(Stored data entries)
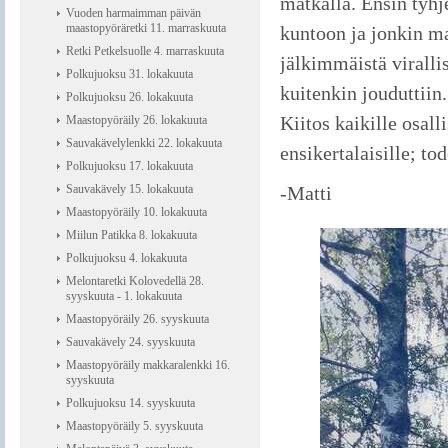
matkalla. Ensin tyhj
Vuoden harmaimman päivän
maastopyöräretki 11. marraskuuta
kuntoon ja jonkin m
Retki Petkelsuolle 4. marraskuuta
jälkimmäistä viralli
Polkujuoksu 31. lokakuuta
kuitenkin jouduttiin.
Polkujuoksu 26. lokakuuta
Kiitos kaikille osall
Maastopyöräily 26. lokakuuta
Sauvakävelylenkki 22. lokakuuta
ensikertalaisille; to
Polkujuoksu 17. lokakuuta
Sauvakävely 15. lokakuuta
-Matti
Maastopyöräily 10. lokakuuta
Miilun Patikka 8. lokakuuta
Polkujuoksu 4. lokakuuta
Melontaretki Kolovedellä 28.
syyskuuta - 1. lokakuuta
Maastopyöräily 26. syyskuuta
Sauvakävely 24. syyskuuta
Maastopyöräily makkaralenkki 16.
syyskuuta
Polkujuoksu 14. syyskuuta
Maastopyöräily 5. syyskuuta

**What the task requires**
Look above for the line with "Retki Petkelsuolle 4. marraskuuta" and the line with "Polkujuoksu 17. lokakuuta". Retype those two lines and every line between them exactly, adding nothing.

**Answer to this problem**
Retki Petkelsuolle 4. marraskuuta
jälkimmäistä viralli
Polkujuoksu 31. lokakuuta
kuitenkin jouduttiin.
Polkujuoksu 26. lokakuuta
Kiitos kaikille osall
Maastopyöräily 26. lokakuuta
Sauvakävelylenkki 22. lokakuuta
ensikertalaisille; to
Polkujuoksu 17. lokakuuta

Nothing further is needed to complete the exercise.